Они быстро смешиваются с толпой, выходящей из метро станции «Георг Пятый», и направляются к кремовой «делайе», на лобовом стекле которой красуется дипломатический значок. Лутрель недавно купил его у одного шведского дипломата. Аттия, стуча зубами, садится на заднее сиденье из кожи лилового цвета и забивается в угол, в то время как Пьер усаживается рядом с шофером.
— Жо, представляю тебе Фефе.
— Привет, — говорит Аттия.
— Привет, — отвечает Фефе, рассматривая гостя в зеркальце.
— Улица Блондель, — командует Лутрель.
«Делайе» отрывается от тротуара. Фефе направляет машину к левому ряду, затем, воспользовавшись затишьем движения, делает резкий поворот. Свисток возмущенного регулировщика говорит о запрещенном маневре, однако Фефе невозмутимо продолжает свой путь к Елисейским Полям.
Убаюканный гудением мотора и опьяненный шампанским, Аттия дремлет. Он не видит ни площади Согласия, ни улицы Риволи, ни Пале-Руайяль, ни Шатле. Запрокинув голову, он тихонько похрапывает с беспечностью рантье. Маргарита и их дочурка Николь будут теперь жить достойно.
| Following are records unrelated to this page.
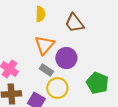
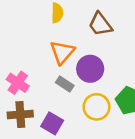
yellow circle: (57, 88) -> (97, 107), moved

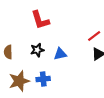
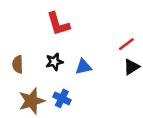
blue cross: (43, 79) -> (62, 98), turned 32

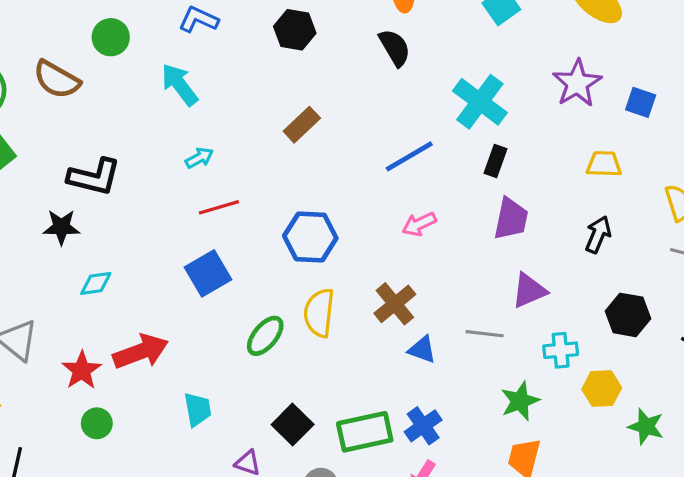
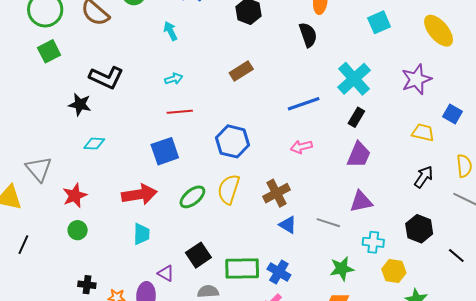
cyan arrow: (180, 85) -> (170, 31), size x0.7
blue square: (641, 102) -> (452, 114), moved
black arrow: (598, 234) -> (424, 177), moved
red arrow: (141, 352) -> (139, 194), moved
blue cross: (423, 426) -> (279, 272), turned -35

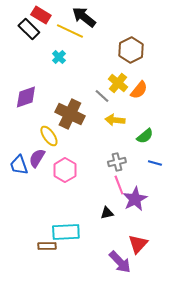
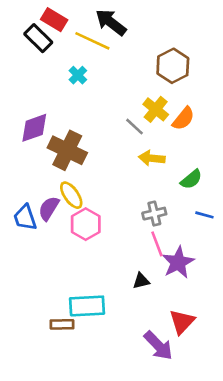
brown cross: (70, 114) -> (67, 150), moved
yellow ellipse: (49, 136) -> (71, 195), moved

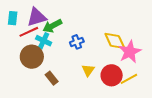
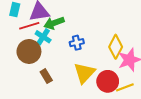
yellow diamond: (115, 41) -> (116, 47), turned 45
yellow triangle: (88, 70) -> (84, 73), size x1.6

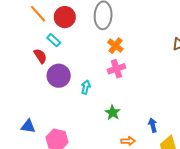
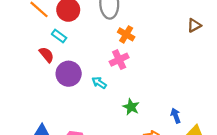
pink cross: (116, 69) -> (119, 60), moved
cyan arrow: (86, 87) -> (99, 83), turned -64

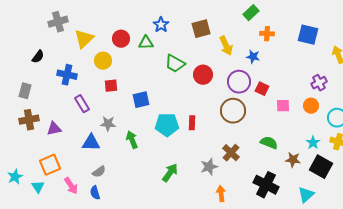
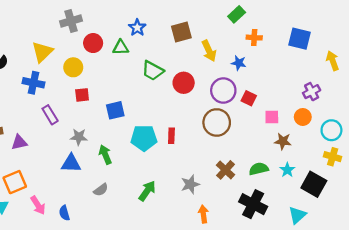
gray cross: (58, 22) -> (71, 21), moved
yellow triangle: (84, 39) -> (42, 52), moved
blue triangle: (91, 143) -> (71, 163), moved
green semicircle: (269, 143) -> (259, 169), moved, turned -36
cyan star: (313, 143) -> (287, 170), moved
brown cross: (231, 153) -> (226, 170), moved
brown star: (293, 160) -> (283, 141), moved
gray semicircle: (99, 172) -> (101, 190), moved

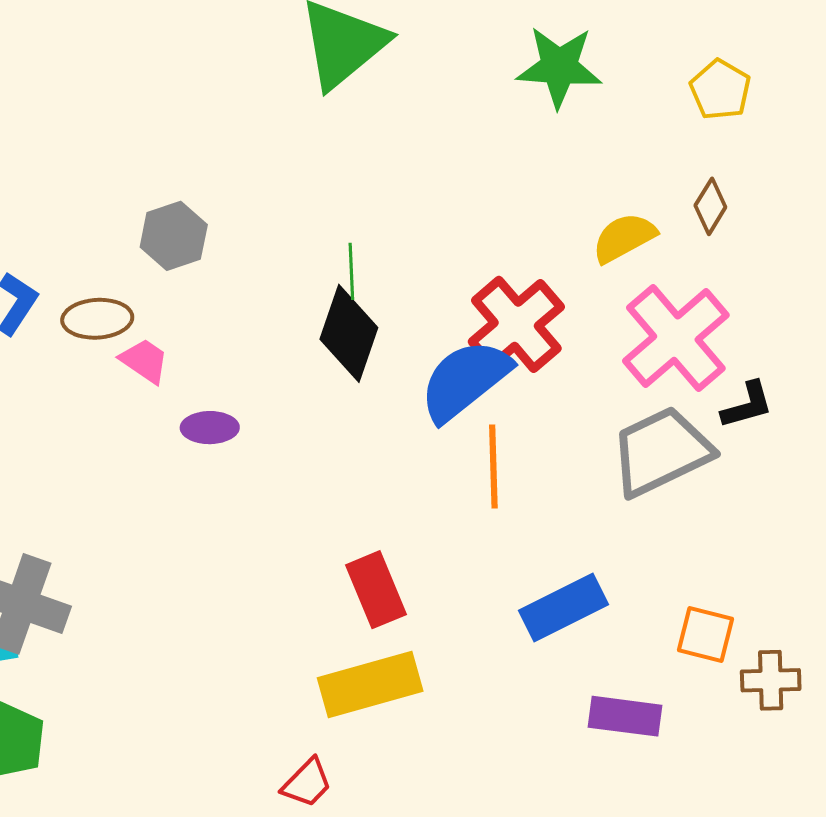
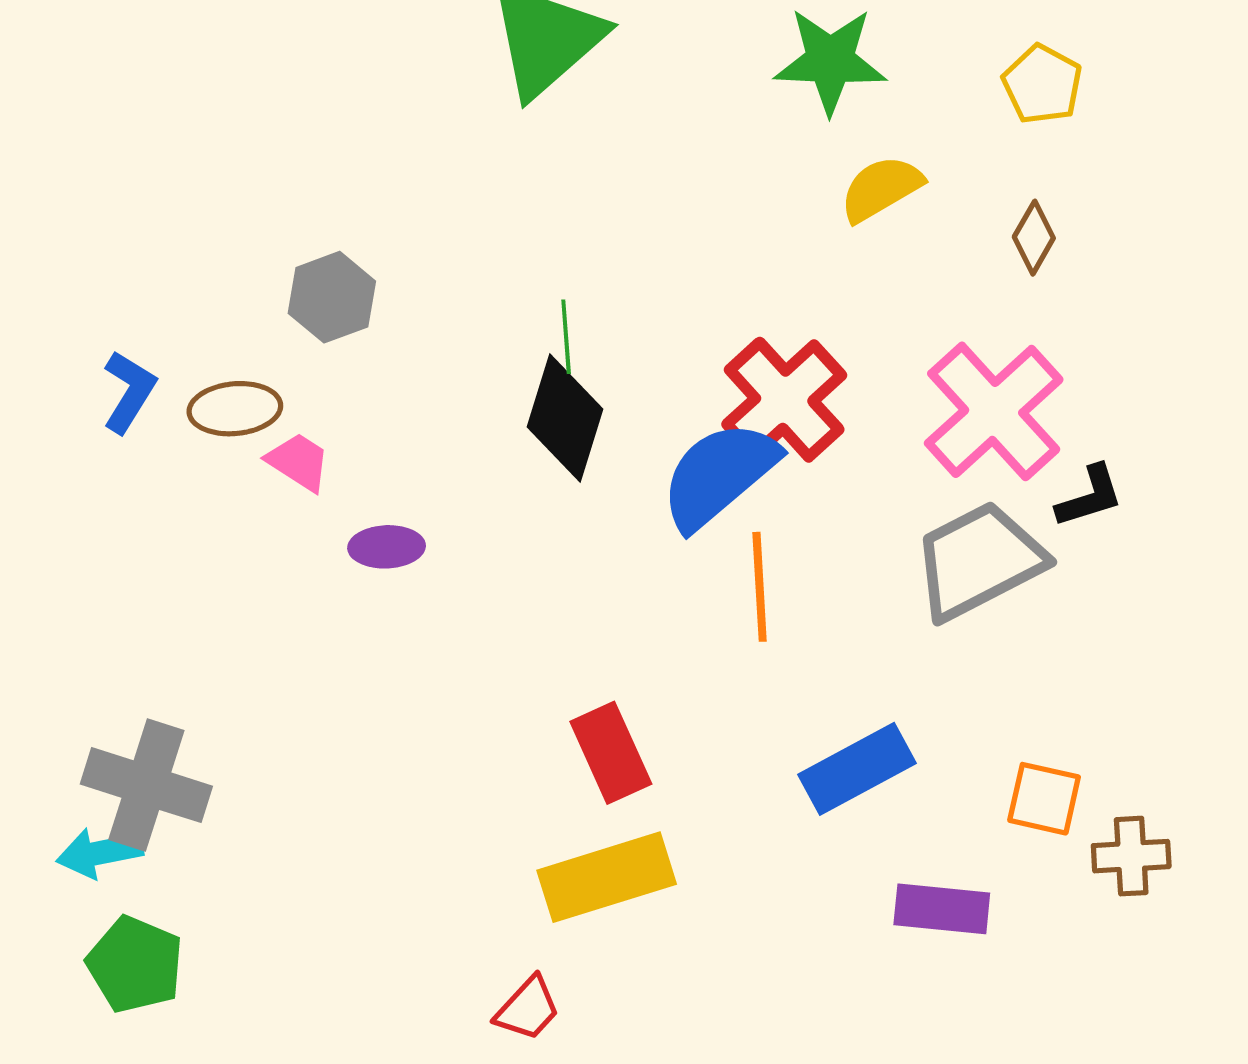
yellow semicircle: (624, 238) -> (881, 189), moved

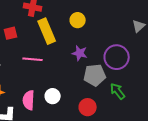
Деньги, оттопыривающие его карман, согревают ему душу. Триста тысяч франков в это голодное время! Аттия мечтает купить кафе в пригороде, где-нибудь на берегу озера или пруда. Там он сможет отдыхать и рыбачить после налетов. Забыть о лагере. Сладкая жизнь!
Сидящий рядом с шофером Лутрель задумчив. В его голове уже зреет план следующей операции.
«Делайе» сворачивает с Севастопольского бульвара на узкую улицу Блондель, вдоль которой выстроились проститутки, разряженные, как новогодние елки.
Они агрессивно выставляют вперед бедра, поворачиваясь к клиентам разрезом своих юбок. Они выкрикивают непристойности, зазывая мужей, крадущихся вдоль фасадов домов с виноватым видом, либо холостяков, фланирующих посредине улицы с бесстрашной раскованностью.
«Делайе» подъезжает к кафе с яркой витриной. За окном снуют силуэты. Машина останавливается. Лутрель поворачивается к Аттия, чтобы разбудить его. В этот момент из бара доносится сильный грохот, и в следующую секунду сквозь стекло катапультируется человек. Не успевает он приземлиться на тротуар, как дверь кафе открывается и на пороге появляется мастодонт. Он бросается на оглушенного падением человека, по лицу которого течет кровь, и начинает пинать его ногами.
— Мамонт нервничает, — спокойно комментирует Лутрель, выходя из машины. Он подходит к Дано.